Trump's DACA 'deal' with Democrats may impact key GOP elections

Trump's DACA 'deal' with Democrats may impact key GOP elections

The complaint was filed less than a day after President Trump met with House Minority Leader Nancy Pelosi of California and Senate Minority Leader Chuck Schumer of NY and agreed to protect certain immigrants brought illegally into the children and enhancements to USA border security.

Pelosi and Senate Democratic leader Chuck Schumer said they left that dinner with a framework in hand: Legal protections for "Dreamers", paired with funding for border security measures - excluding the wall.

Trump had dinner at the White House Wednesday night with Senate Minority Leader Chuck Schumer, D-New York, and House Minority Leader Nancy Pelosi, D-California.

Pelosi at her weekly press conference Thursday clarified Democrats had not reached agreement with Trump on a proposal. "Plus BIG border security".

After Trump gave a deadline of six months to the Congress to address the situation and come up with an alternative, Republican lawmakers promised quick work to help undocumented immigrants.

"It's what Jesus would have done in similar circumstances, I believe", DACA supporter Liz Masterson said. After all, Trump appeared to be against the program throughout his campaign.

"They have been in our country for many years through no fault of their own - brought in by parents at young age", he wrote.

"We're talking about taking care of people, people who were brought here, people who've done a good job".

Asked if he viewed the president as focusing on legalization over enforcement, Barletta said no: "I have no idea what happened in that room last night, so I'm not going to even speculate".

He tweeted early Thursday making clear that there was "no deal" yet on the Deferred Action for Childhood Arrivals - Trump's administration vowed this month to wind down the programme, which was implemented by his predecessor, Barack Obama. "If I don't get the wall, then we will become the obstructionists", he said.

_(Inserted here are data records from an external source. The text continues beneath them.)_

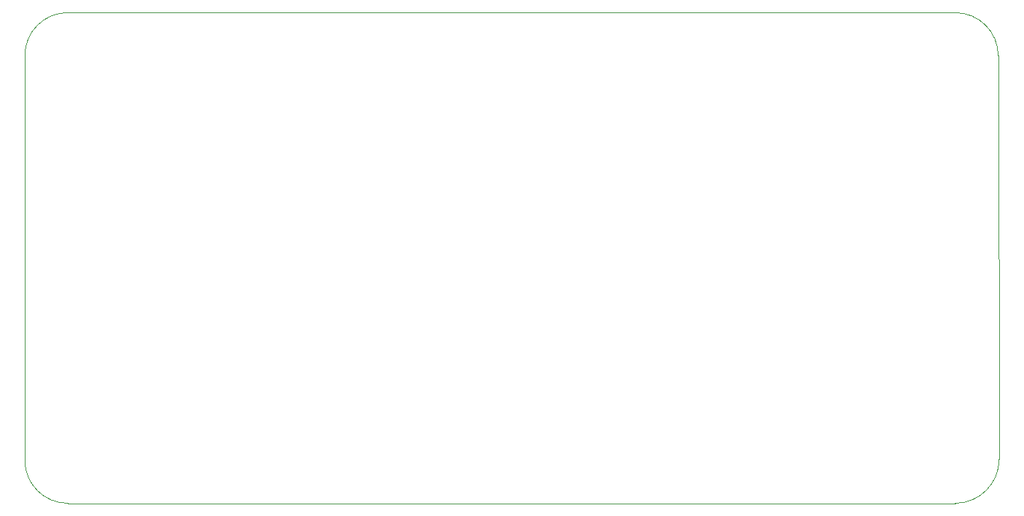
<source format=gbr>
%TF.GenerationSoftware,KiCad,Pcbnew,(6.0.7)*%
%TF.CreationDate,2022-10-27T14:16:22+02:00*%
%TF.ProjectId,Projet,50726f6a-6574-42e6-9b69-6361645f7063,1.0*%
%TF.SameCoordinates,Original*%
%TF.FileFunction,Profile,NP*%
%FSLAX46Y46*%
G04 Gerber Fmt 4.6, Leading zero omitted, Abs format (unit mm)*
G04 Created by KiCad (PCBNEW (6.0.7)) date 2022-10-27 14:16:22*
%MOMM*%
%LPD*%
G01*
G04 APERTURE LIST*
%TA.AperFunction,Profile*%
%ADD10C,0.100000*%
%TD*%
G04 APERTURE END LIST*
D10*
X203000000Y-151999980D02*
G75*
G03*
X208099980Y-146900000I0J5099980D01*
G01*
X200000000Y-152000000D02*
X203000000Y-152000000D01*
X208000000Y-100000000D02*
G75*
G03*
X203000000Y-95000000I-5000000J0D01*
G01*
X200000000Y-95000000D02*
X203000000Y-95000000D01*
X95000000Y-147000000D02*
G75*
G03*
X100000000Y-152000000I5000000J0D01*
G01*
X95000000Y-140000000D02*
X95000000Y-147000000D01*
X208000000Y-100000000D02*
X208099980Y-146900000D01*
X95000000Y-140000000D02*
X95000000Y-100000000D01*
X100000000Y-95000000D02*
G75*
G03*
X95000000Y-100000000I0J-5000000D01*
G01*
X100000000Y-152000000D02*
X200000000Y-152000000D01*
X100000000Y-95000000D02*
X200000000Y-95000000D01*
M02*

</source>
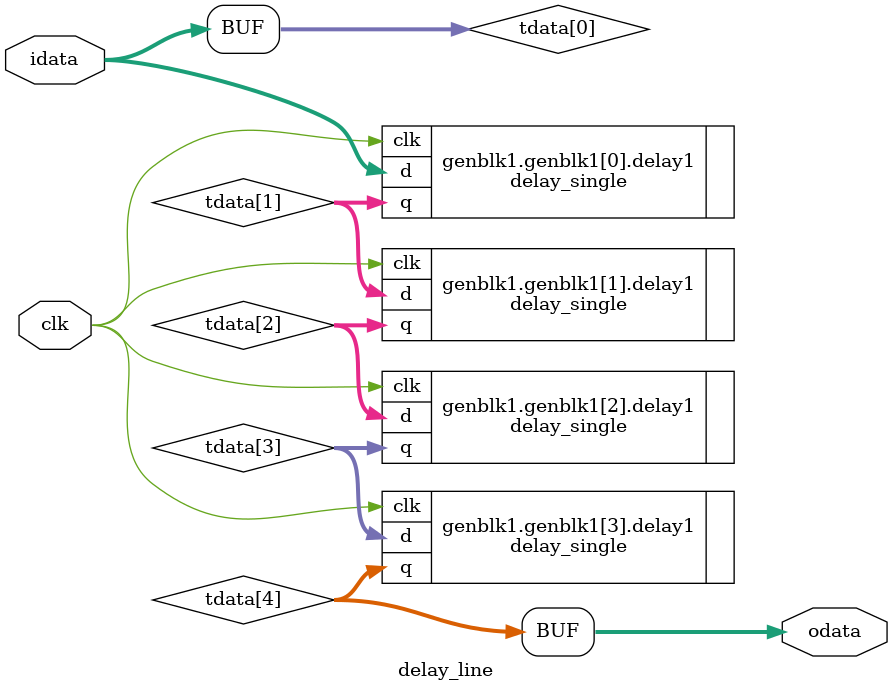
<source format=v>
`timescale 1ns / 1ps


module delay_line # (
    parameter N = 4,
    parameter DELAY = 4
)
(
    input [N-1:0] idata,
    input clk,
    output [N-1:0] odata
    );
    wire [N-1:0] tdata [DELAY:0];
    assign tdata[0] = idata;
    genvar i;
    generate
        if (DELAY == 0) begin
            assign odata = idata;
        end 
        else begin
            for (i = 0; i < DELAY; i = i + 1) begin
                delay_single #(
                .N(N)
                )
                delay1
                (
                .clk(clk),
                .d(tdata[i]),
                .q(tdata[i+1])
                );
              end
              assign odata = tdata[DELAY];
         end
    endgenerate
endmodule

</source>
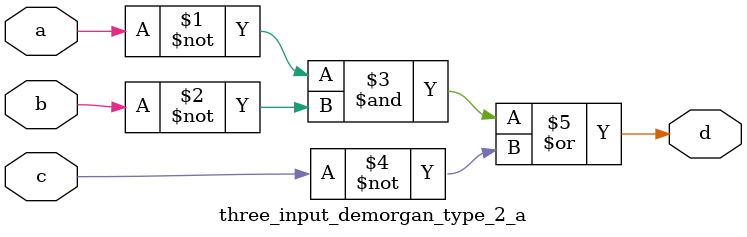
<source format=v>
`timescale 1ns / 1ps


module three_input_demorgan_type_2_a(
    input a,
    input b,
    input c,
    output d
);

assign d = ((~a) & (~b)) | (~c);

endmodule

</source>
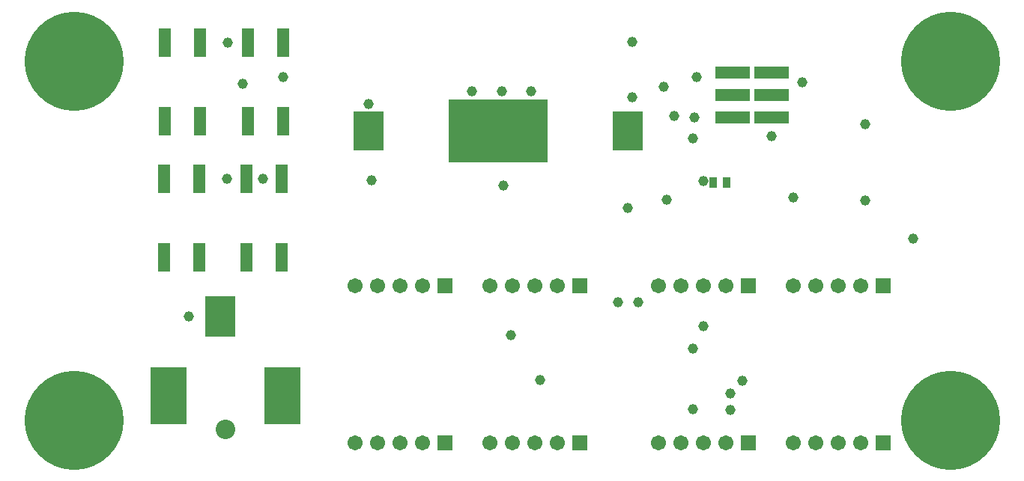
<source format=gbs>
%FSLAX25Y25*%
%MOIN*%
G70*
G01*
G75*
G04 Layer_Color=16711935*
%ADD10R,0.03937X0.02756*%
%ADD11R,0.02756X0.03937*%
%ADD12R,0.09055X0.09055*%
%ADD13O,0.01378X0.07087*%
%ADD14R,0.01378X0.07087*%
%ADD15R,0.05000X0.07500*%
%ADD16R,0.11811X0.06299*%
%ADD17R,0.24410X0.22835*%
%ADD18R,0.02362X0.05906*%
%ADD19O,0.02165X0.06496*%
%ADD20O,0.06496X0.02165*%
%ADD21R,0.19685X0.05906*%
%ADD22C,0.03000*%
%ADD23C,0.01500*%
%ADD24C,0.02000*%
%ADD25C,0.01300*%
%ADD26C,0.07874*%
%ADD27R,0.05906X0.05906*%
%ADD28C,0.05906*%
%ADD29C,0.03800*%
%ADD30C,0.43307*%
%ADD31R,0.15354X0.24410*%
%ADD32R,0.12992X0.17323*%
%ADD33R,0.14500X0.05000*%
%ADD34R,0.43307X0.27559*%
%ADD35R,0.12598X0.16535*%
%ADD36R,0.04724X0.12205*%
%ADD37C,0.00787*%
%ADD38C,0.00984*%
%ADD39C,0.02362*%
%ADD40C,0.01000*%
%ADD41C,0.01969*%
%ADD42R,0.04737X0.03556*%
%ADD43R,0.03556X0.04737*%
%ADD44R,0.09855X0.09855*%
%ADD45O,0.02178X0.07887*%
%ADD46R,0.02178X0.07887*%
%ADD47R,0.05800X0.08300*%
%ADD48R,0.12611X0.07099*%
%ADD49R,0.25210X0.23635*%
%ADD50R,0.03162X0.06706*%
%ADD51O,0.02965X0.07296*%
%ADD52O,0.07296X0.02965*%
%ADD53R,0.20485X0.06706*%
%ADD54C,0.08674*%
%ADD55R,0.06706X0.06706*%
%ADD56C,0.06706*%
%ADD57C,0.04600*%
%ADD58C,0.44107*%
%ADD59R,0.16154X0.25210*%
%ADD60R,0.13792X0.18123*%
%ADD61R,0.15300X0.05800*%
%ADD62R,0.44107X0.28359*%
%ADD63R,0.13398X0.17335*%
%ADD64R,0.05524X0.13005*%
D43*
X320260Y135811D02*
D03*
X314354D02*
D03*
D54*
X97339Y25850D02*
D03*
D55*
X390000Y20000D02*
D03*
X330000D02*
D03*
X255000D02*
D03*
X195000D02*
D03*
X390000Y90000D02*
D03*
X330000D02*
D03*
X255000D02*
D03*
X195000D02*
D03*
D56*
X380000Y20000D02*
D03*
X370000D02*
D03*
X360000D02*
D03*
X350000D02*
D03*
X320000D02*
D03*
X310000D02*
D03*
X300000D02*
D03*
X290000D02*
D03*
X245000D02*
D03*
X235000D02*
D03*
X225000D02*
D03*
X215000D02*
D03*
X185000D02*
D03*
X175000D02*
D03*
X165000D02*
D03*
X155000D02*
D03*
X380000Y90000D02*
D03*
X370000D02*
D03*
X360000D02*
D03*
X350000D02*
D03*
X320000D02*
D03*
X310000D02*
D03*
X300000D02*
D03*
X290000D02*
D03*
X245000D02*
D03*
X235000D02*
D03*
X225000D02*
D03*
X215000D02*
D03*
X185000D02*
D03*
X175000D02*
D03*
X165000D02*
D03*
X155000D02*
D03*
D57*
X322000Y34500D02*
D03*
Y42000D02*
D03*
X305500Y35000D02*
D03*
X123000Y183000D02*
D03*
X105000Y180000D02*
D03*
X233500Y176500D02*
D03*
X220394D02*
D03*
X207000D02*
D03*
X382000Y162000D02*
D03*
Y128000D02*
D03*
X403260Y110760D02*
D03*
X293685Y128315D02*
D03*
X349984Y129016D02*
D03*
X221012Y134488D02*
D03*
X237500Y48000D02*
D03*
X224453Y67953D02*
D03*
X310000Y72000D02*
D03*
X327500Y47500D02*
D03*
X272000Y82500D02*
D03*
X281000D02*
D03*
X305500Y62000D02*
D03*
X354000Y180500D02*
D03*
X278500Y198500D02*
D03*
Y174000D02*
D03*
X307000Y183000D02*
D03*
X292500Y178500D02*
D03*
X297000Y165500D02*
D03*
X306000Y165000D02*
D03*
X305500Y155500D02*
D03*
X97961Y137575D02*
D03*
X98355Y198205D02*
D03*
X114000Y137500D02*
D03*
X340500Y156500D02*
D03*
X81000Y76244D02*
D03*
X160945Y170709D02*
D03*
X162520Y136850D02*
D03*
X276299Y124646D02*
D03*
X310221Y136598D02*
D03*
D58*
X30000Y190000D02*
D03*
Y30000D02*
D03*
X420000D02*
D03*
Y190000D02*
D03*
D59*
X71945Y40811D02*
D03*
X122732D02*
D03*
D60*
X94976Y76244D02*
D03*
D61*
X323000Y165000D02*
D03*
Y175000D02*
D03*
Y185000D02*
D03*
X340500Y165000D02*
D03*
Y175000D02*
D03*
Y185000D02*
D03*
D62*
X218622Y158898D02*
D03*
D63*
X276299D02*
D03*
X160945D02*
D03*
D64*
X70466Y163166D02*
D03*
Y198205D02*
D03*
X86214D02*
D03*
Y163166D02*
D03*
X107474D02*
D03*
Y198205D02*
D03*
X123222D02*
D03*
Y163166D02*
D03*
X70072Y102536D02*
D03*
Y137575D02*
D03*
X85820D02*
D03*
Y102536D02*
D03*
X106686D02*
D03*
Y137575D02*
D03*
X122434D02*
D03*
Y102536D02*
D03*
M02*

</source>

Though they both fall under the broad umbrella of immigration, they are totally separate issues.

CONFUSION reigned in the USA yesterday over Donald Trump's plan to deport 800,000 illegal immigrants who came to the country as children.

Other Republicans or Independents who have discussed the possibility of a Trump impeachment include Representative Justin Amash (R-Mich.), Representative Carlos Curbelo (R-Fla.) and Senator Angus King (I-ME). And as I recall, for a lot of the people who initially (or at least eventually) wound up supporting the president, amnesty was pretty much a deal breaker.

"Mostly it's emotional support", Middlehof said, "because of the uncertainty".

Democratic aides said that although there was no final deal, an agreement had been reached.

"That's an important position because we can not make a 2,200 mile (3,540 km) wall a condition for passing the Dream Act and we've been very clear from the start", said Senator Dick Durbin, a senior Democrat who has been working for the past 16 years to legislate protections for the Dreamers. I mean, we always knew there were flaws in his personality, and basically everything that the fancy NPR, Charlie Rose types didn't like about him, that he is an unbelievably tacky vulgarian.